Exercise> Begin at the line below that holds "kan dit een" and end at the line that holds "WEB広告・SNS・プロモーション・ブランディング承り", transcribing each line exactly and skipping any picture.

Dataset entries>
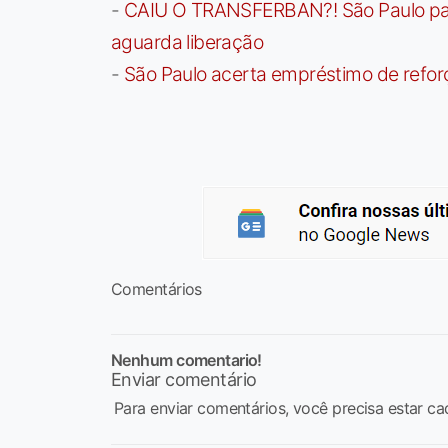
-
CAIU O TRANSFERBAN?! São Paulo paga 
aguarda liberação
-
São Paulo acerta empréstimo de refor
Comentários
Nenhum comentario!
Enviar comentário
Para enviar comentários, você precisa estar ca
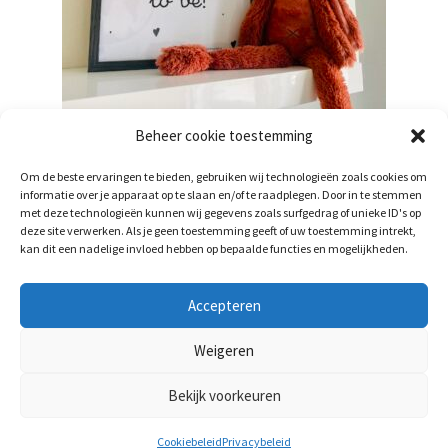
Beheer cookie toestemming
Together is our favorite place to be!
Om de beste ervaringen te bieden, gebruiken wij technologieën zoals cookies om
€
1,50
informatie over je apparaat op te slaan en/of te raadplegen. Door in te stemmen
incl. btw
met deze technologieën kunnen wij gegevens zoals surfgedrag of unieke ID's op
deze site verwerken. Als je geen toestemming geeft of uw toestemming intrekt,
Toevoegen aan winkelwagen
kan dit een nadelige invloed hebben op bepaalde functies en mogelijkheden.
Accepteren
Weigeren
Bekijk voorkeuren
0
Cookiebeleid
Privacybeleid
Zoeken
Zoeken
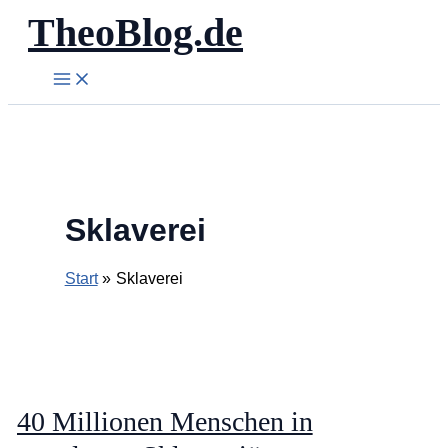
TheoBlog.de
Zum
Inhalt
springen
Sklaverei
Start
Sklaverei
40 Millionen Menschen in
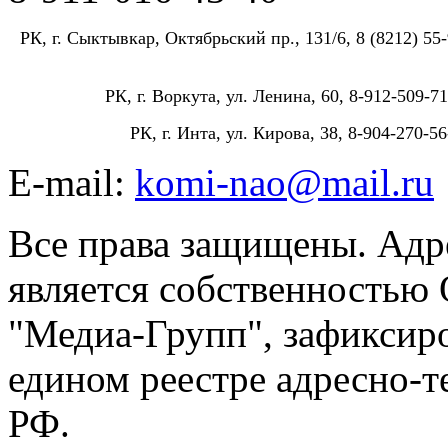
РК, г. Сыктывкар, Октябрьский пр., 131/6, 8 (8212) 55-
РК, г. Воркута, ул. Ленина, 60, 8-912-509-71
РК, г. Инта, ул. Кирова, 38, 8-904-270-56
E-mail:
komi-nao@mail.ru
Все права защищены. Адре
является собственностью
"Медиа-Групп", зафиксиро
едином реестре адресно-
РФ.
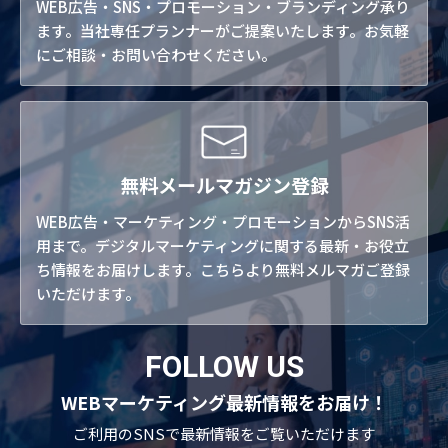
WEB広告・SNS・プロモーション・ブランディング承り
ます。当社専任プランナーがご提案いたします。お気軽
にご相談・お問い合わせください。
無料メールマガジン登録
WEB広告・マーケティング・プロモーションからSNS活
用まで。デジタルマーケティングに関する最新・お役立
ち情報をお届けします。こちらより無料メルマガご登録
いただけます。
FOLLOW US
WEBマーケティング最新情報をお届け！
ご利用のSNSで
最新情報をご覧いただけます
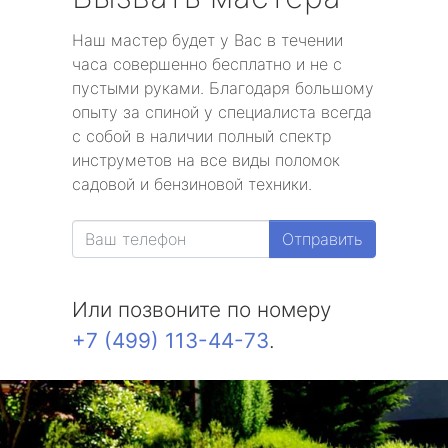
Наш мастер будет у Вас в течении
часа совершенно бесплатно и не с
пустыми руками. Благодаря большому
опыту за спиной у специалиста всегда
с собой в наличии полный спектр
инструметов на все виды поломок
садовой и бензиновой техники.
Отправить
Или позвоните по номеру
+7 (499) 113-44-73
.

Completed task>
kan dit een nadelige invloed hebben op bepaalde functies en mogelijkheden.
Accepteren
Weigeren
Bekijk voorkeuren
0
Cookiebeleid
Privacybeleid
Zoeken
Zoeken
TheoBlog.de
Zum
Inhalt
springen
Sklaverei
Start
Sklaverei
40 Millionen Menschen in
РК, г. Сыктывкар, Октябрьский пр., 131/6, 8 (8212) 55-
РК, г. Воркута, ул. Ленина, 60, 8-912-509-71
РК, г. Инта, ул. Кирова, 38, 8-904-270-56
E-mail:
komi-nao@mail.ru
Все права защищены. Адре
является собственностью
"Медиа-Групп", зафиксиро
едином реестре адресно-
РФ.
WEB広告・SNS・プロモーション・ブランディング承り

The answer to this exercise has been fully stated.